Upon receiving a response, the corresponding Promise stored in the parseRequests Map is resolved, passing the response data back up to the service worker handler, which in turn sends it to the content script in a response.

Okay, this time, that actually is all - the extension, implemented in this way, does (mostly) work. There are issues with some requests not returning, I suspect due to the liberal use of async combined with a complete lack of locking around the single offscreen parser.

Full source code here if you'd like to take a closer look.

More gotchas

I ran into a bunch of pain points.
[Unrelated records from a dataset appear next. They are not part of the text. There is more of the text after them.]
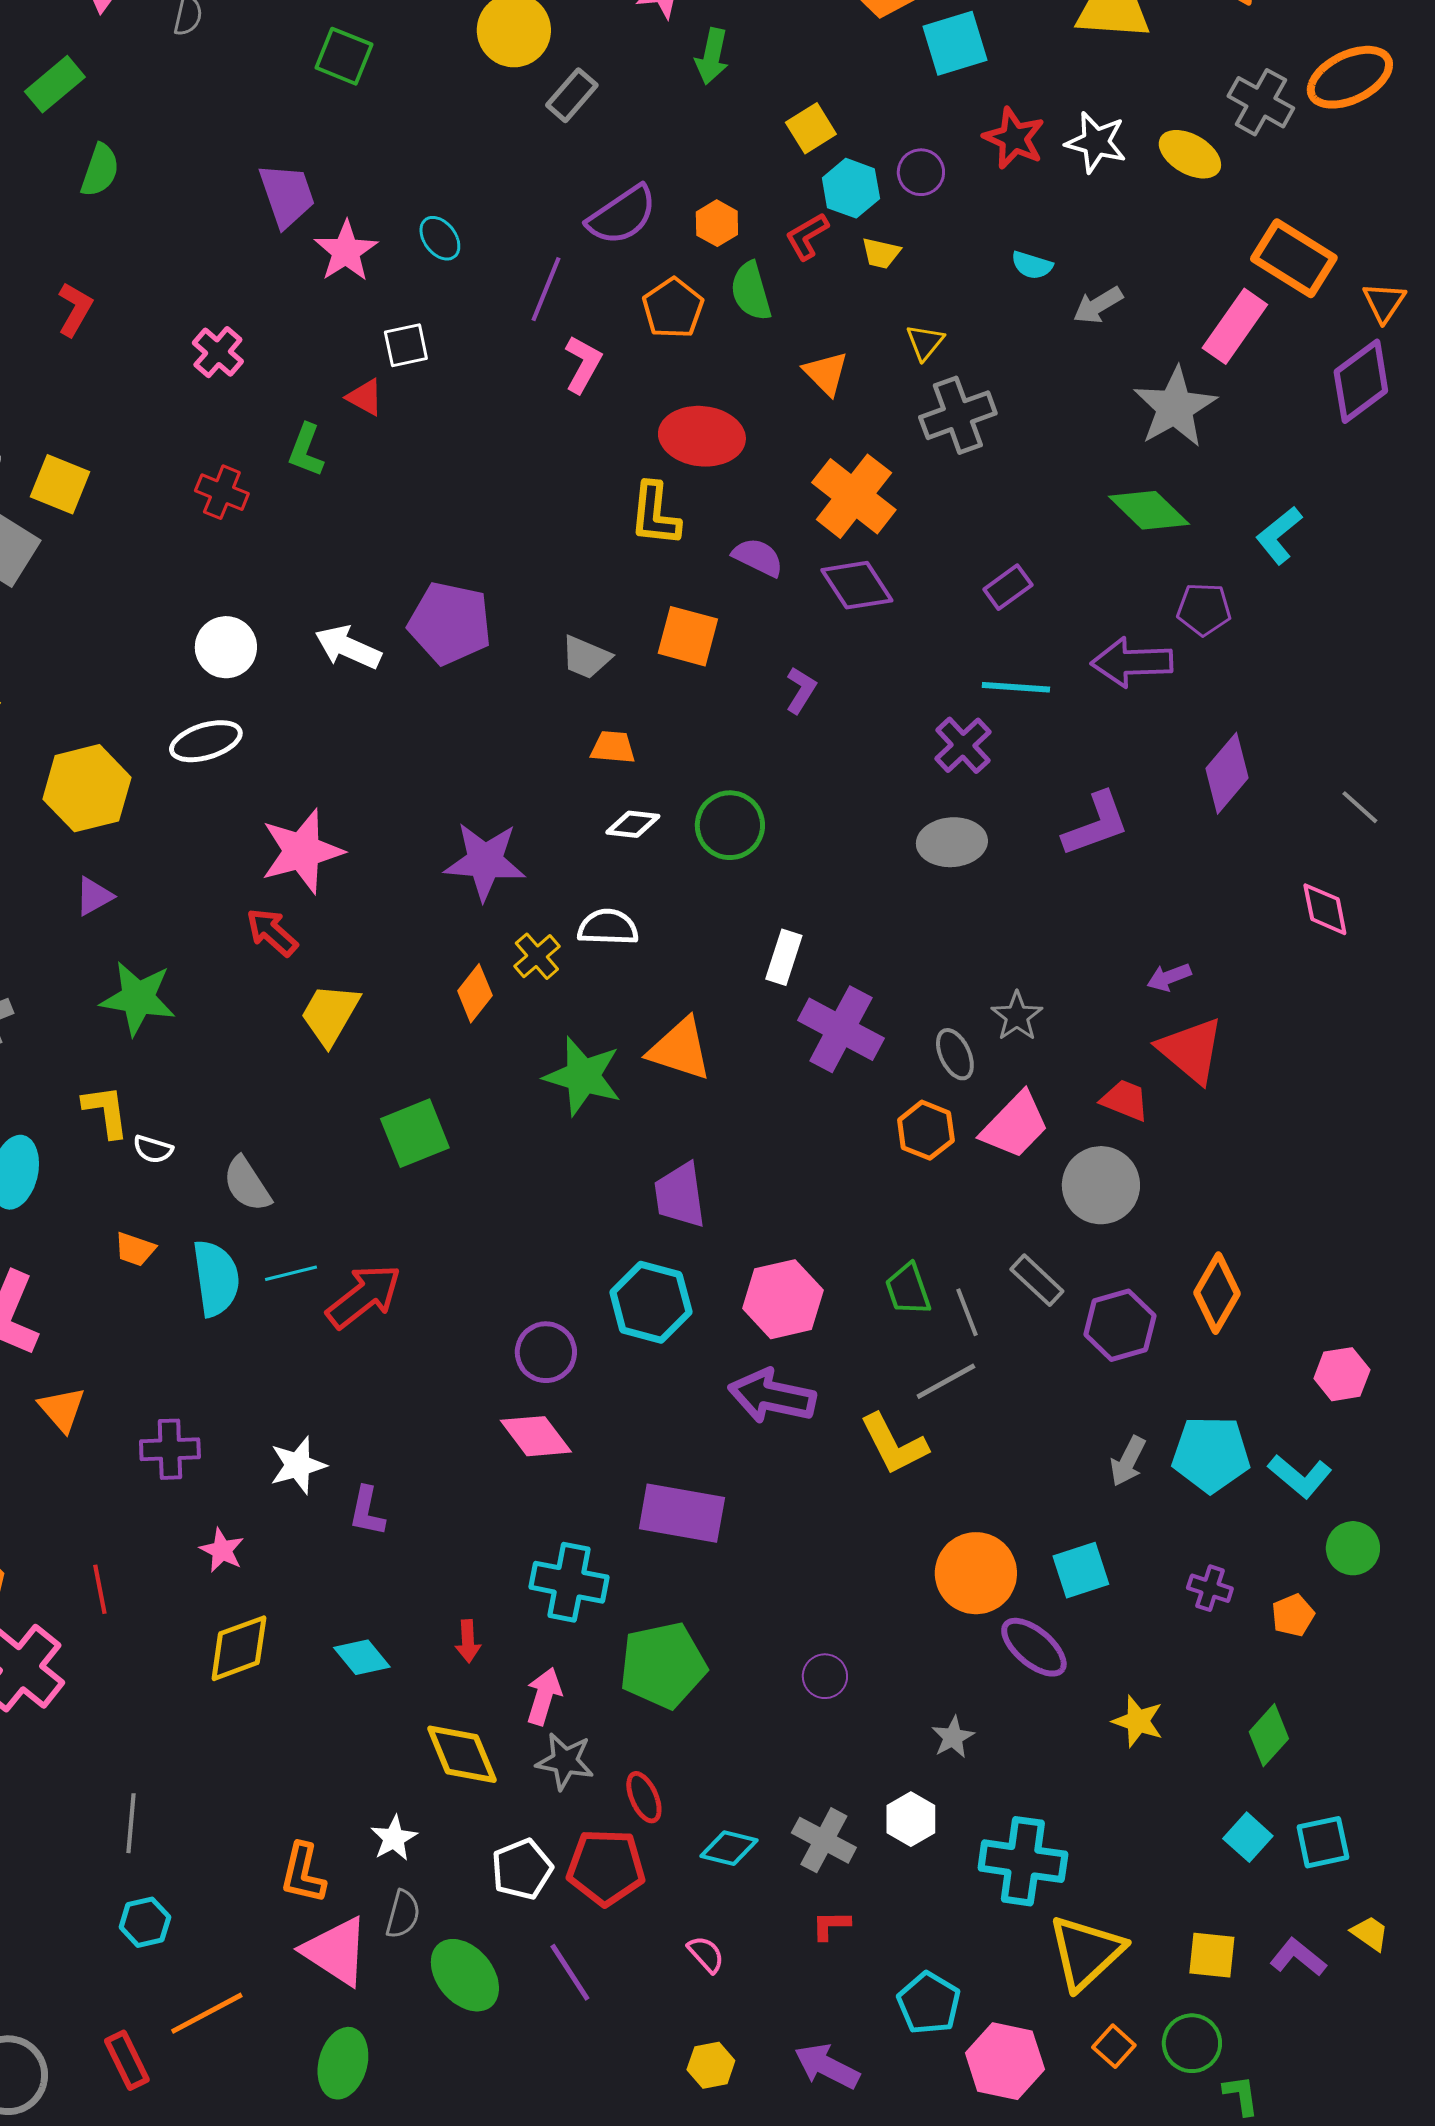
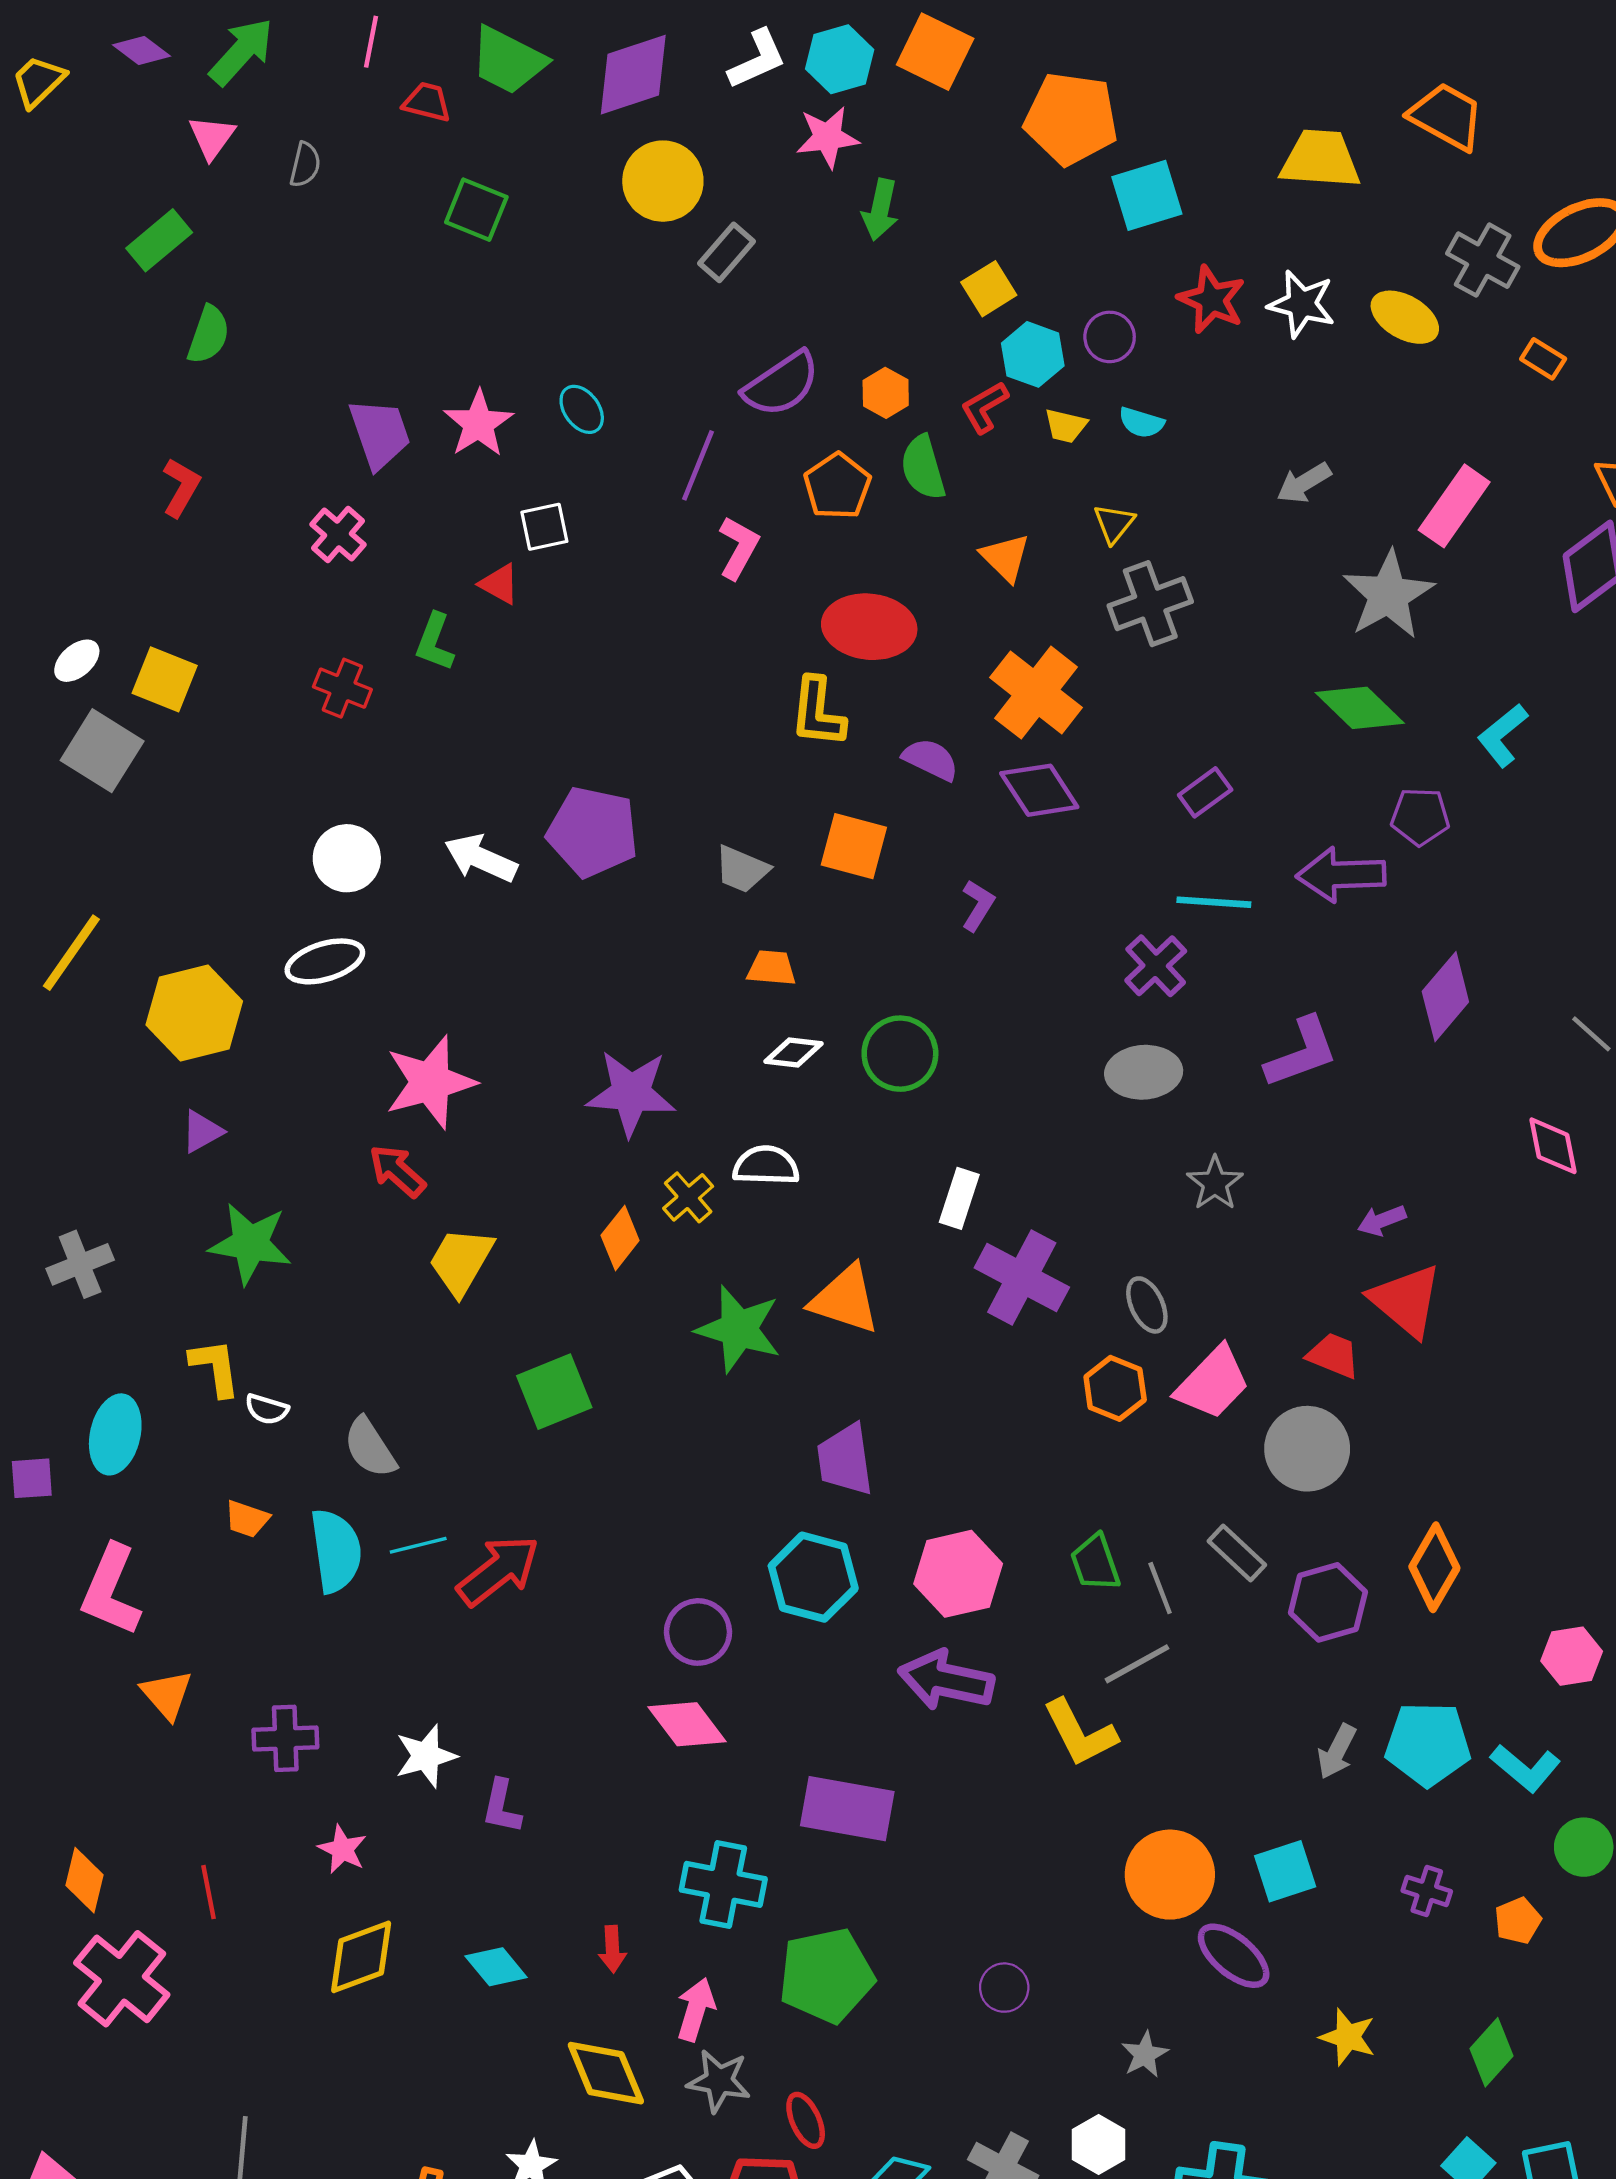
purple trapezoid: (287, 195) -> (380, 434), moved
orange rectangle: (1294, 258) -> (1543, 359), moved, size x0.5
cyan semicircle: (1032, 265) -> (1141, 423), moved
gray star: (1017, 1016) -> (1215, 1183), moved

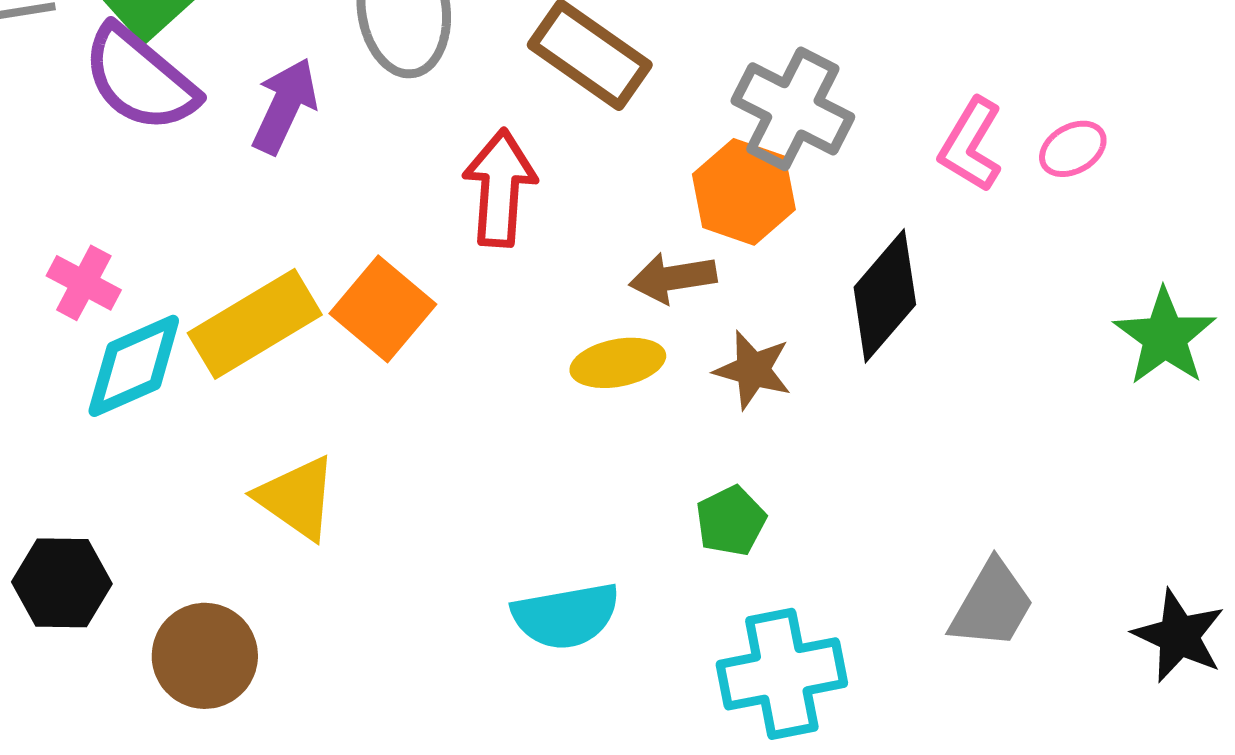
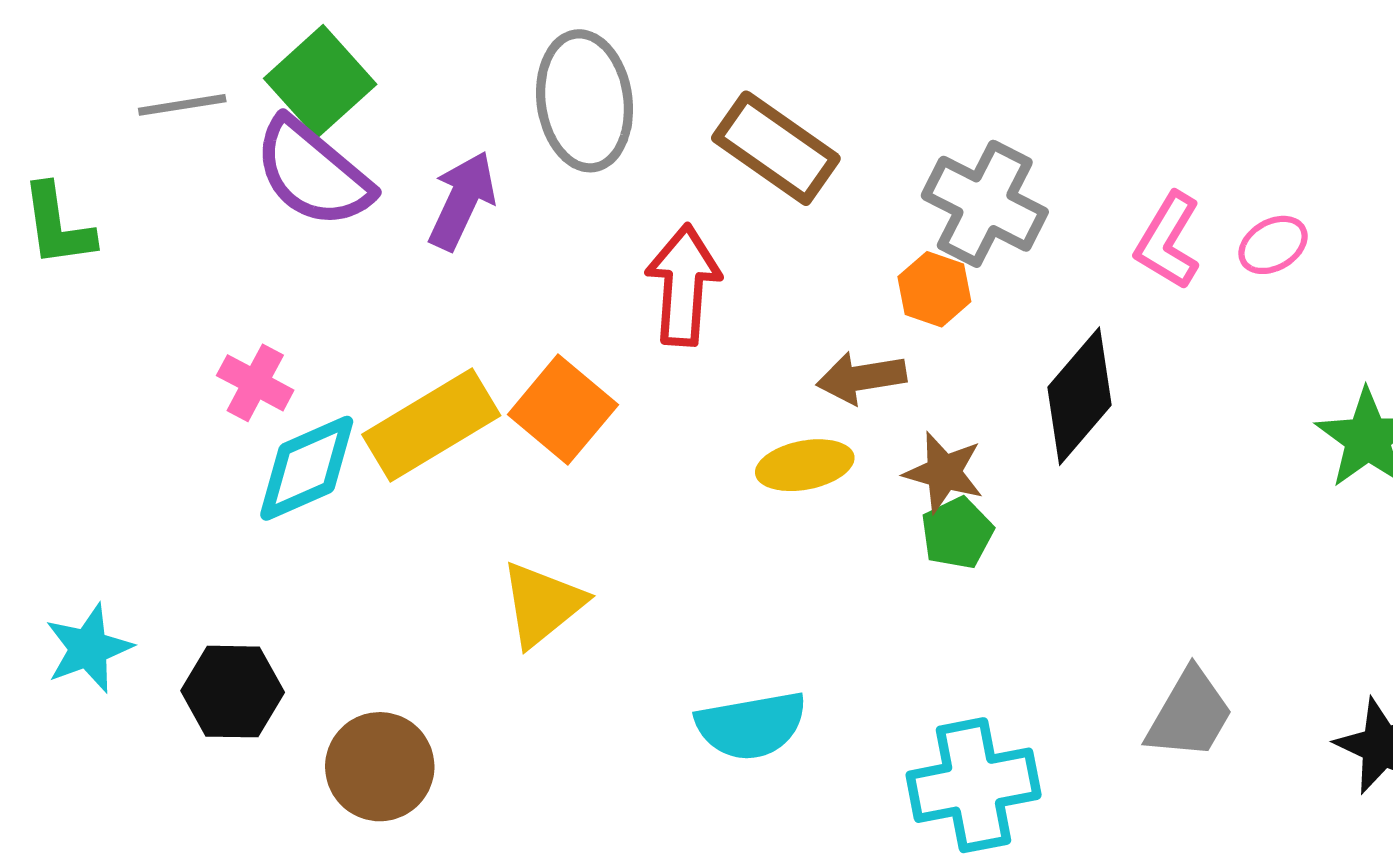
orange hexagon: (744, 192) -> (934, 289), size x0.7
yellow triangle: (297, 498) -> (542, 604), moved, turned 46
green pentagon: (731, 521) -> (957, 533), moved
The Chrome documentation seems pretty sparse and doesn't provide much warning for a lot of these:

• There's no concept of channels or subscriptions for the message listeners, so all the listeners end up receiving all messages, and it's up to you to filter them in the listener. On top of this, if receiving responses sent via sendResponse, the first response sent will be the only response received.
• There's no sane way to share code between the content script, service worker, and offscreen document - the service worker can use ES6-style module imports, but the content script and offscreen script run in a browser environment and cannot.
• This one isn't really a Chrome problem, but with all the different messages going in different directions, I lost track of which format should be returned from what function, or sent in requests/responses. I mitigated this a little by using common functions to pack message objects wherever possible, but even with this, had instances of incorrectly wrapping a message type in the data field of a message type! This was all quite difficult to debug due to having to jump between the three separate JS environments.

In hindsight

This ended up being way, way harder than I expected it to be.

How did we get from four simple steps to dozens of functions, code running in three separate places with three sets of message passing, and over 300 lines of code?

I'd never written a browser extension before, so I wasn't too sure what to expect; the problem really was so simple, and it seemed like a common use case for a Chrome extension, so I assumed (wrongly) that it'd be easy to implement.

In hindsight, using an offscreen document for parsing HTML responses was not the right choice - it resulted in a massive increase in complexity that can't easily be abstracted away, mainly due to the limitation of a single, non-persistent offscreen instance.

I hope you learned something from my mistakes here! Perhaps it's time for me to go back and rewrite this without the mess that is the offscreen document.